What you have to do
Only lines containing "Rendered" belong in the answer, each copied from the entries below.

Input
____
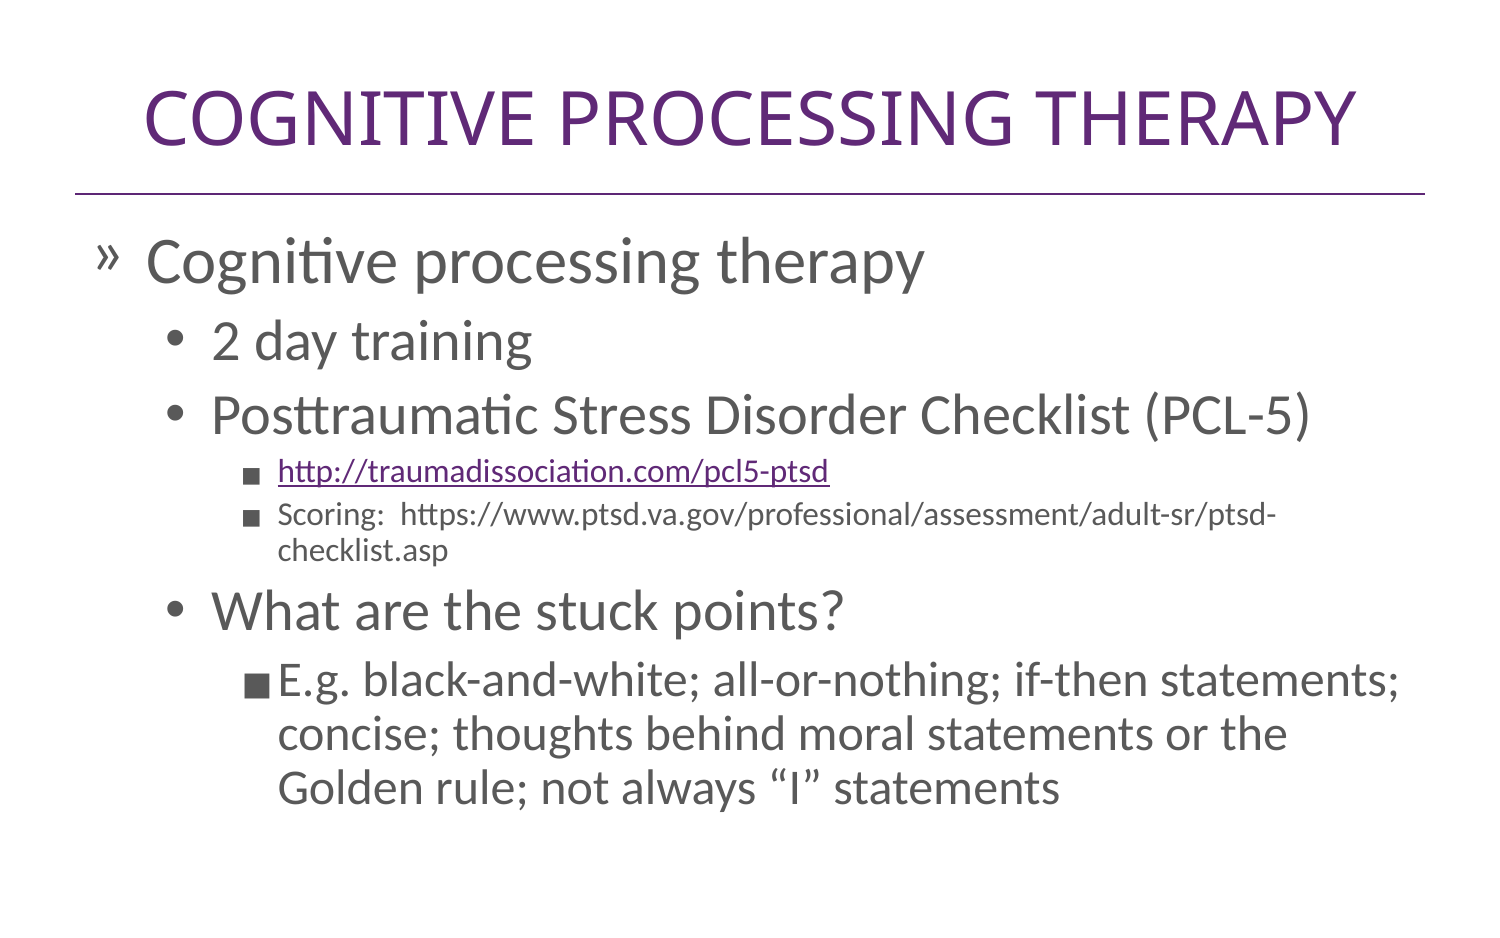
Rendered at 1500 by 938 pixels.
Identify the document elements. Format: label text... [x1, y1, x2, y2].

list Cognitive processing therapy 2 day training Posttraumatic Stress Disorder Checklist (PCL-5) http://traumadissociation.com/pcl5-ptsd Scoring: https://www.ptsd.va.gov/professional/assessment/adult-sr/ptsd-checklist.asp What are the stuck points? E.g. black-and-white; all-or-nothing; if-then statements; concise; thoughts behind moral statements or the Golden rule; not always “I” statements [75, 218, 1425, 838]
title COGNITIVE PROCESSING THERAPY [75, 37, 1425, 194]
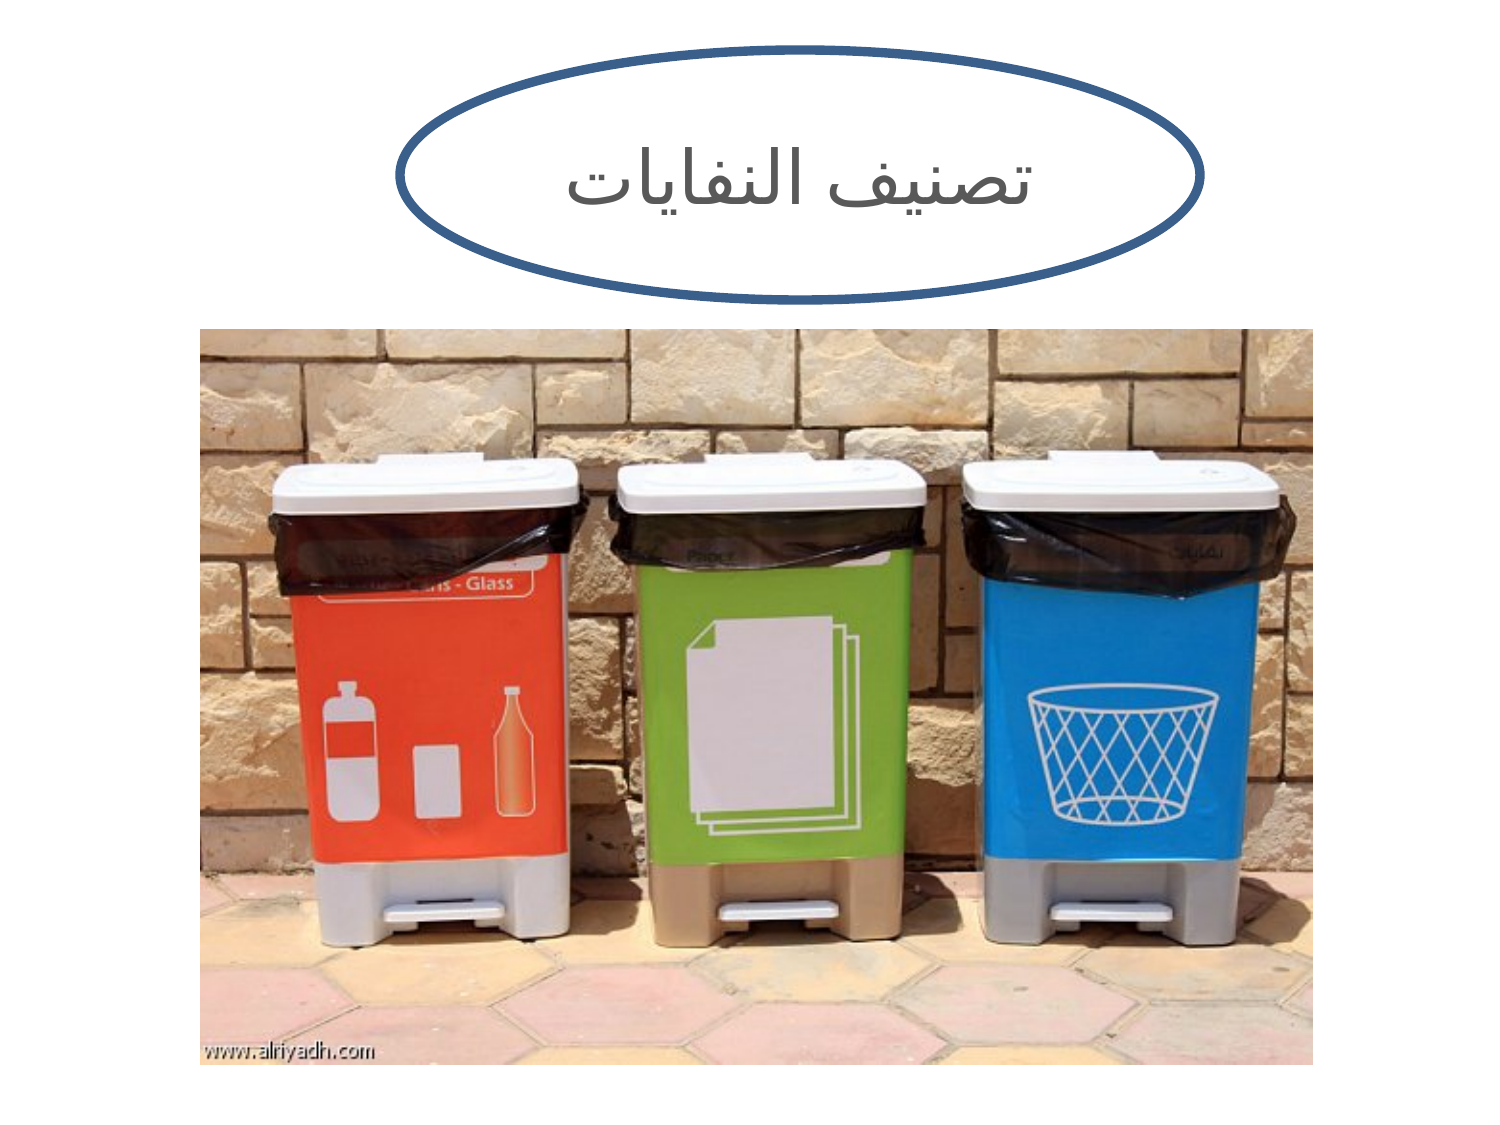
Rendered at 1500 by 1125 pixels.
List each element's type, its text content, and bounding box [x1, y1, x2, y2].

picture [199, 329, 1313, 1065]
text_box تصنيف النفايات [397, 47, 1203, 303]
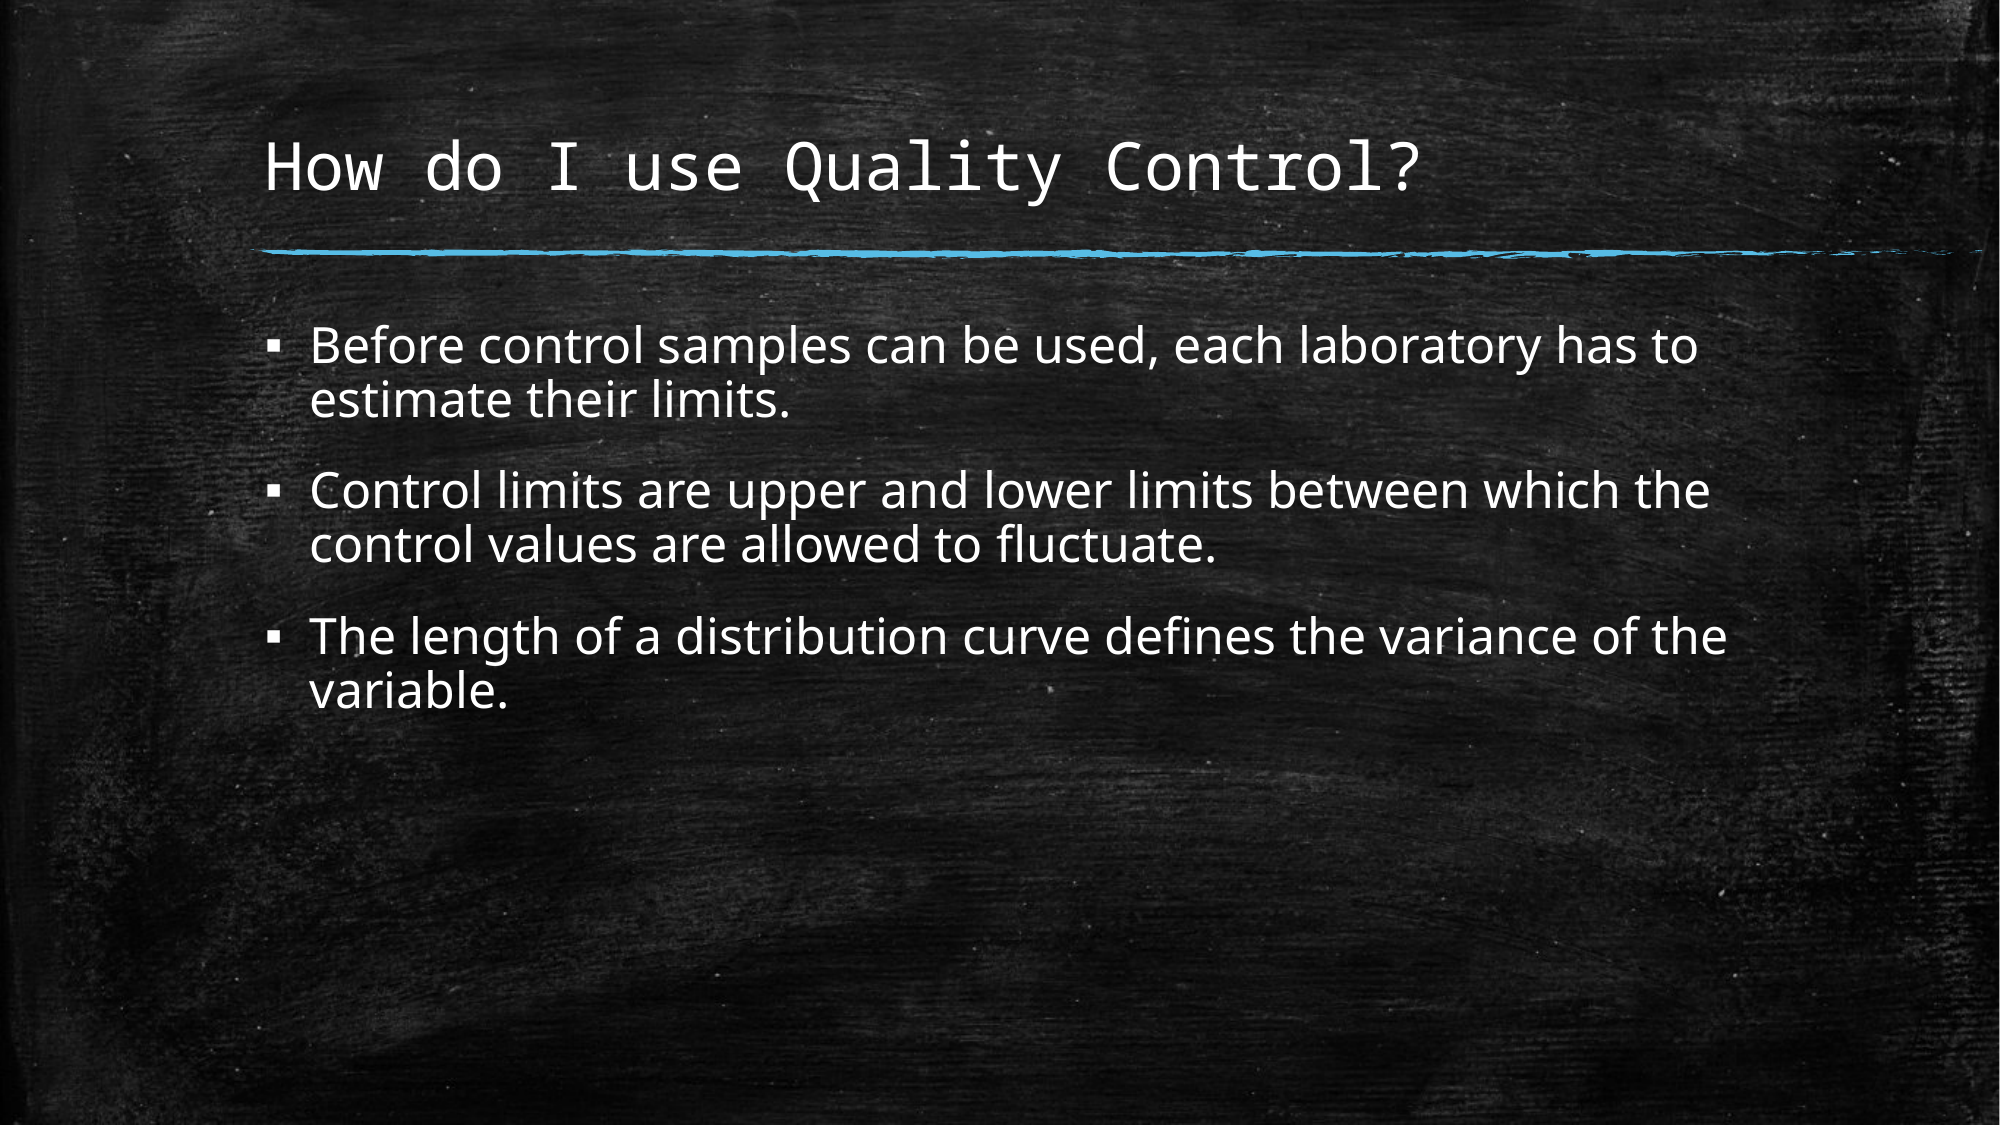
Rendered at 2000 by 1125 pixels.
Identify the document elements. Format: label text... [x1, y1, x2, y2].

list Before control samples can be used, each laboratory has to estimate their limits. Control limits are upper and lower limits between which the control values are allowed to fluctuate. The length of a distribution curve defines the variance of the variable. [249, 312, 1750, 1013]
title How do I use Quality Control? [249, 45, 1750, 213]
____
Response to this task
Rendered at 1500 by 938 pixels.
Rendered at 1500 by 1125 pixels.
Rendered at 2000 by 1125 pixels.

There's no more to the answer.